▶ _Requirement_:
Each line below that contains the word "KEYWORDS" must be copied.

[Start of section]

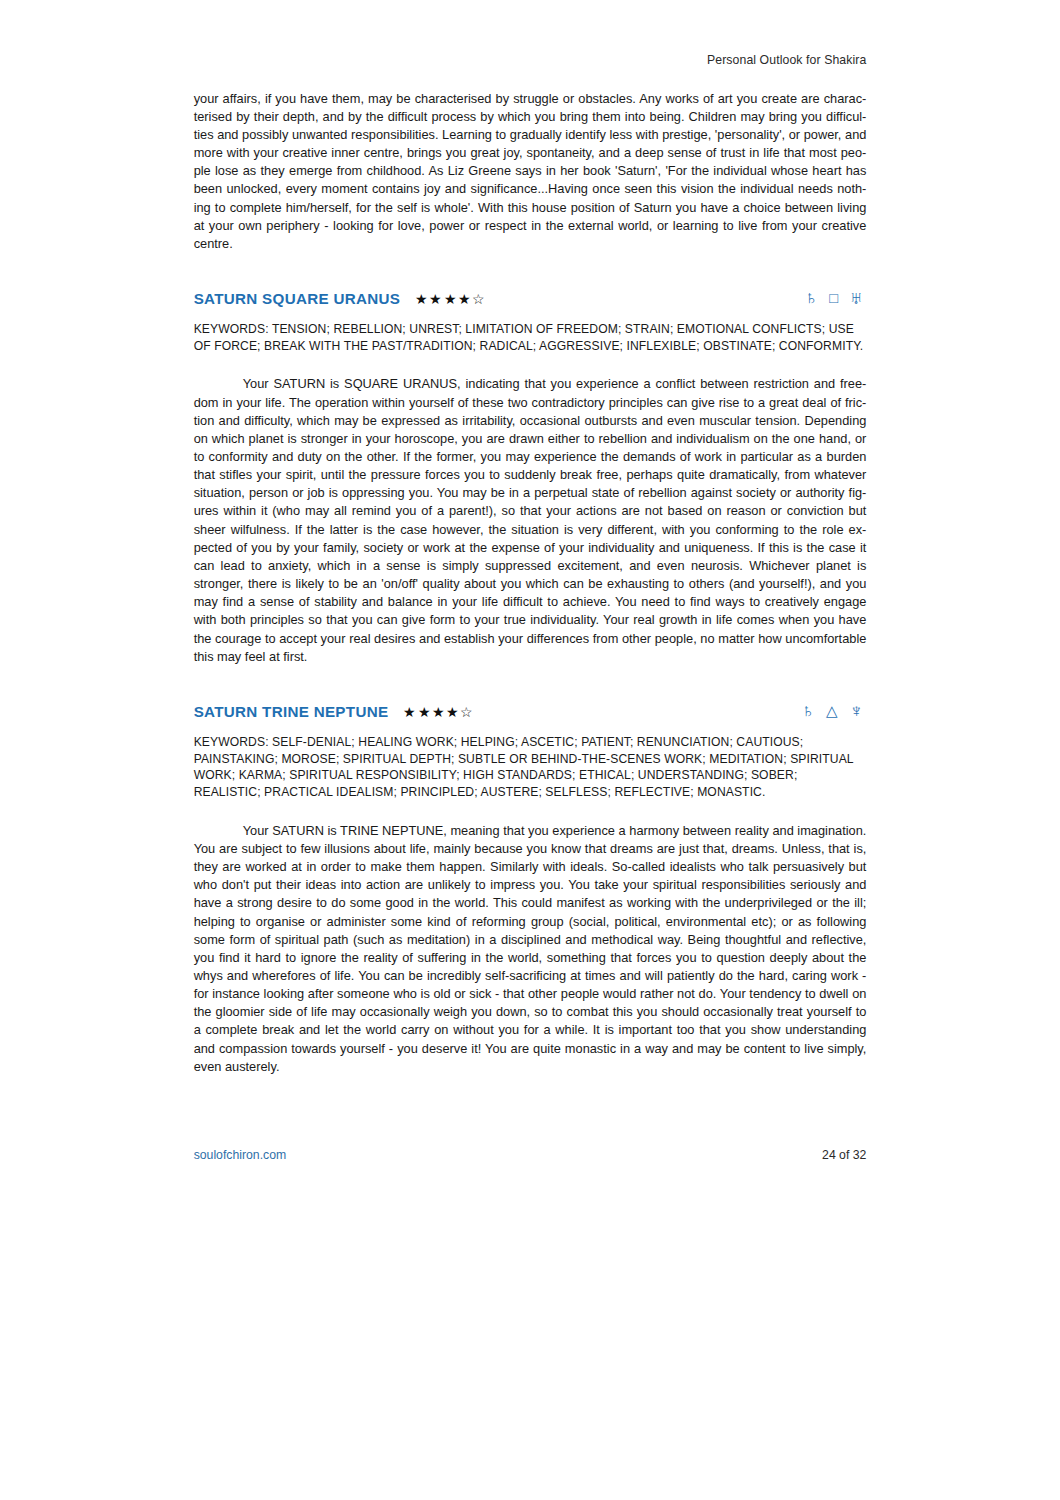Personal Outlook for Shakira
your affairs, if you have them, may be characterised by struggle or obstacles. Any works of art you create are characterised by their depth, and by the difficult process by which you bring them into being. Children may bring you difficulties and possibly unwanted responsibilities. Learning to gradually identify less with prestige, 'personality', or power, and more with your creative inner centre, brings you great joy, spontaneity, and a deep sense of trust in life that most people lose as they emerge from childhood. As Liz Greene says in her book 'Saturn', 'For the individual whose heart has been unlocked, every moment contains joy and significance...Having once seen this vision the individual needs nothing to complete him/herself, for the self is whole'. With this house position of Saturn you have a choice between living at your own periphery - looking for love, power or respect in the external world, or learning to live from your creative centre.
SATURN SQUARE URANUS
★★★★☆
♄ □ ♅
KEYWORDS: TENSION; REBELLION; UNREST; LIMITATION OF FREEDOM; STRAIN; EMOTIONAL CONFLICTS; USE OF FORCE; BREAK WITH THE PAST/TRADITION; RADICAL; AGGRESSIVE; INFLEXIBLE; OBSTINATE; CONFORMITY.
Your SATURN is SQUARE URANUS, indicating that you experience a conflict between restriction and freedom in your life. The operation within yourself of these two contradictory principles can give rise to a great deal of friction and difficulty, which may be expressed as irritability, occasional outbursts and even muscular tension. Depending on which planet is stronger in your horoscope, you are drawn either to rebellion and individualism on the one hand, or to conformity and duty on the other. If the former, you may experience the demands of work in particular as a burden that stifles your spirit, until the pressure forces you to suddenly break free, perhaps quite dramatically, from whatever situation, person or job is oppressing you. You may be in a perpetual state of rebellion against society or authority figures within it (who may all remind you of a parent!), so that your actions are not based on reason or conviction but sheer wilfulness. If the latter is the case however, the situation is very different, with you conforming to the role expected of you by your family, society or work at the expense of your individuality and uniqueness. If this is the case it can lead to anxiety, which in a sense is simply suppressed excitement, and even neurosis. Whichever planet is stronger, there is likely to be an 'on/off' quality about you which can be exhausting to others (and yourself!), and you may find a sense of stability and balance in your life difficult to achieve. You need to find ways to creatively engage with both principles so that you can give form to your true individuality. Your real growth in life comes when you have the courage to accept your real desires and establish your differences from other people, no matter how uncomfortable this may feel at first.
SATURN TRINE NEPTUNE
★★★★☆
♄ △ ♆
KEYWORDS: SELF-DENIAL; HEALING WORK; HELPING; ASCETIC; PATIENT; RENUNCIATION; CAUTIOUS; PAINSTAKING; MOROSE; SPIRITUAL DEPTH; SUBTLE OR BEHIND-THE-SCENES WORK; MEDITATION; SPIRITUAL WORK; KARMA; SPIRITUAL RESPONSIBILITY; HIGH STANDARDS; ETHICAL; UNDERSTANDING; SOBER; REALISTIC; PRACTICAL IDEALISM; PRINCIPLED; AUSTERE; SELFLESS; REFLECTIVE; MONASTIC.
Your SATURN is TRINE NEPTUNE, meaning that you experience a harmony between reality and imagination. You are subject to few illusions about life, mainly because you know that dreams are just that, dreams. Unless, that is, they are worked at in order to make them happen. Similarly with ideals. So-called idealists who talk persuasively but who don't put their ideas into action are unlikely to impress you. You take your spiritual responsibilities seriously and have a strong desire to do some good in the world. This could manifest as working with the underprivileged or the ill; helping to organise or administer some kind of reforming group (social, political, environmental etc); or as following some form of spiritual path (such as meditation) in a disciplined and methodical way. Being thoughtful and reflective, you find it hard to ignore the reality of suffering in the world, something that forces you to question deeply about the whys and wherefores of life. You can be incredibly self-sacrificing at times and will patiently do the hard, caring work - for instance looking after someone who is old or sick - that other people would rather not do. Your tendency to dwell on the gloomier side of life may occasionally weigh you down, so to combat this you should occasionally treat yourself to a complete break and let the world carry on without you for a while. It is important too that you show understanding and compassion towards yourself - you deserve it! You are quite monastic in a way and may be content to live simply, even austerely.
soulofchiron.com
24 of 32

[End of section]
[Start of section]

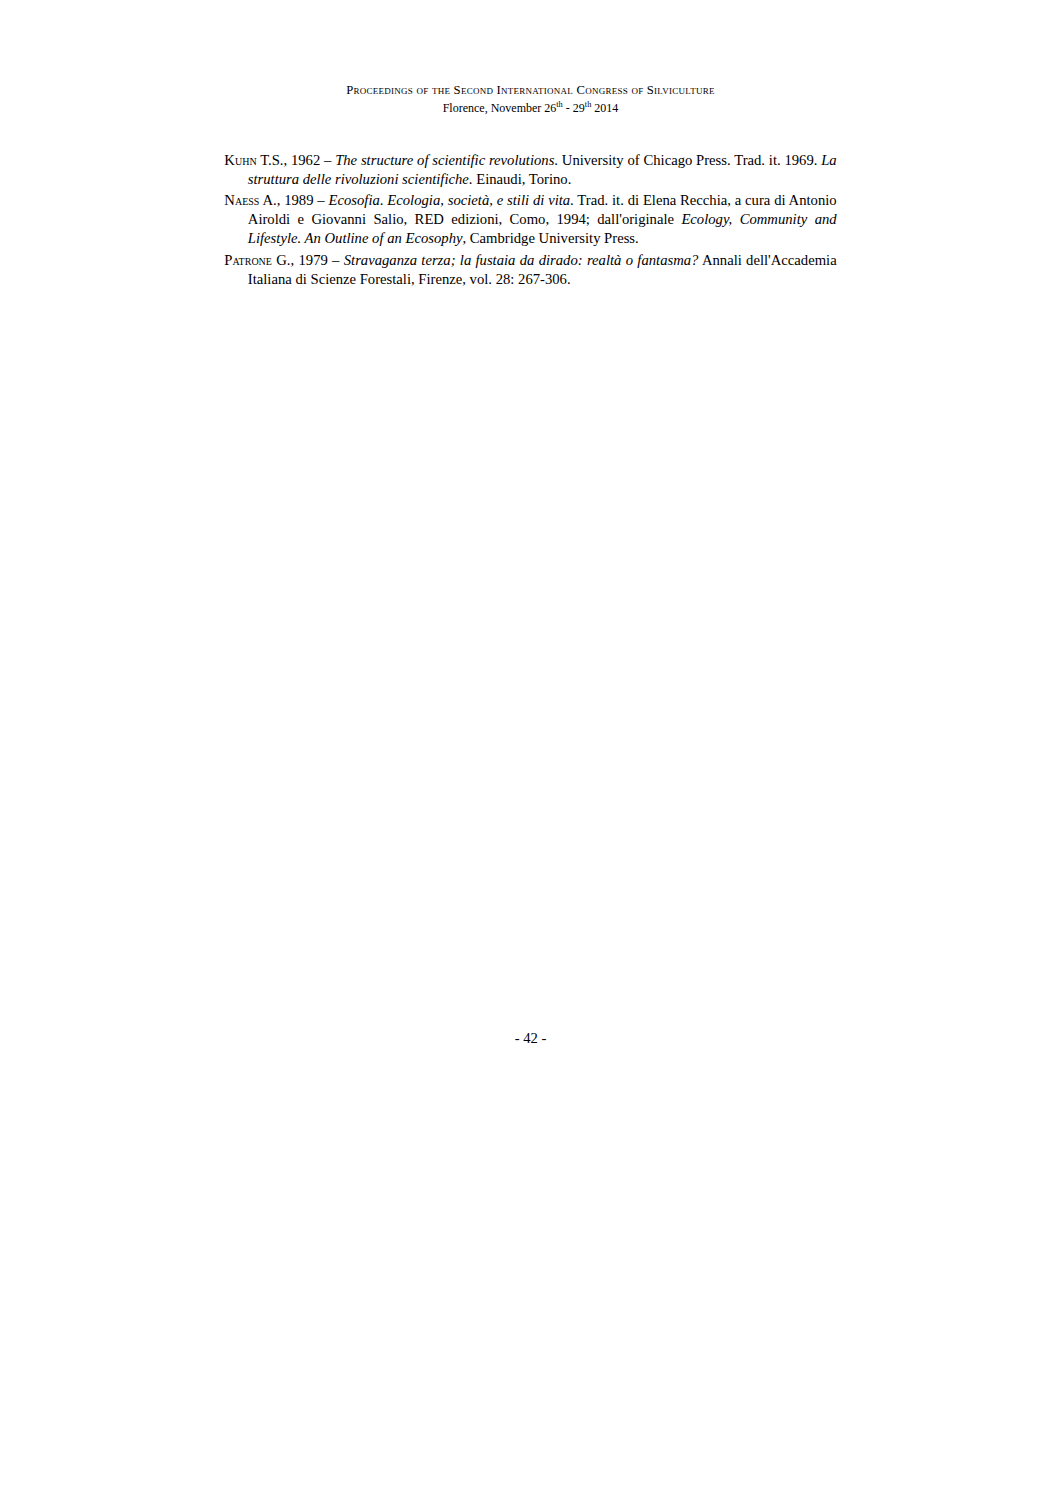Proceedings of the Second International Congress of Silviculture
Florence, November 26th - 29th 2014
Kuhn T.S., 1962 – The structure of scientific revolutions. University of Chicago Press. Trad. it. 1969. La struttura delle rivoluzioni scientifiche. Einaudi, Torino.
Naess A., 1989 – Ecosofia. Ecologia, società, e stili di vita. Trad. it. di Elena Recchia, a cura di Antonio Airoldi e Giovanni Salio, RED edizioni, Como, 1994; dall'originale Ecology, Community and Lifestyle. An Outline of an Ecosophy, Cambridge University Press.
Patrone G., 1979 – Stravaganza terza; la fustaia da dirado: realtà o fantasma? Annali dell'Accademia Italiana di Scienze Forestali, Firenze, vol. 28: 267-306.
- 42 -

[End of section]

▶ _Solution to this problem_:
KEYWORDS: TENSION; REBELLION; UNREST; LIMITATION OF FREEDOM; STRAIN; EMOTIONAL CONFLICTS; USE OF FORCE; BREAK WITH THE PAST/TRADITION; RADICAL; AGGRESSIVE; INFLEXIBLE; OBSTINATE; CONFORMITY.
KEYWORDS: SELF-DENIAL; HEALING WORK; HELPING; ASCETIC; PATIENT; RENUNCIATION; CAUTIOUS; PAINSTAKING; MOROSE; SPIRITUAL DEPTH; SUBTLE OR BEHIND-THE-SCENES WORK; MEDITATION; SPIRITUAL WORK; KARMA; SPIRITUAL RESPONSIBILITY; HIGH STANDARDS; ETHICAL; UNDERSTANDING; SOBER; REALISTIC; PRACTICAL IDEALISM; PRINCIPLED; AUSTERE; SELFLESS; REFLECTIVE; MONASTIC.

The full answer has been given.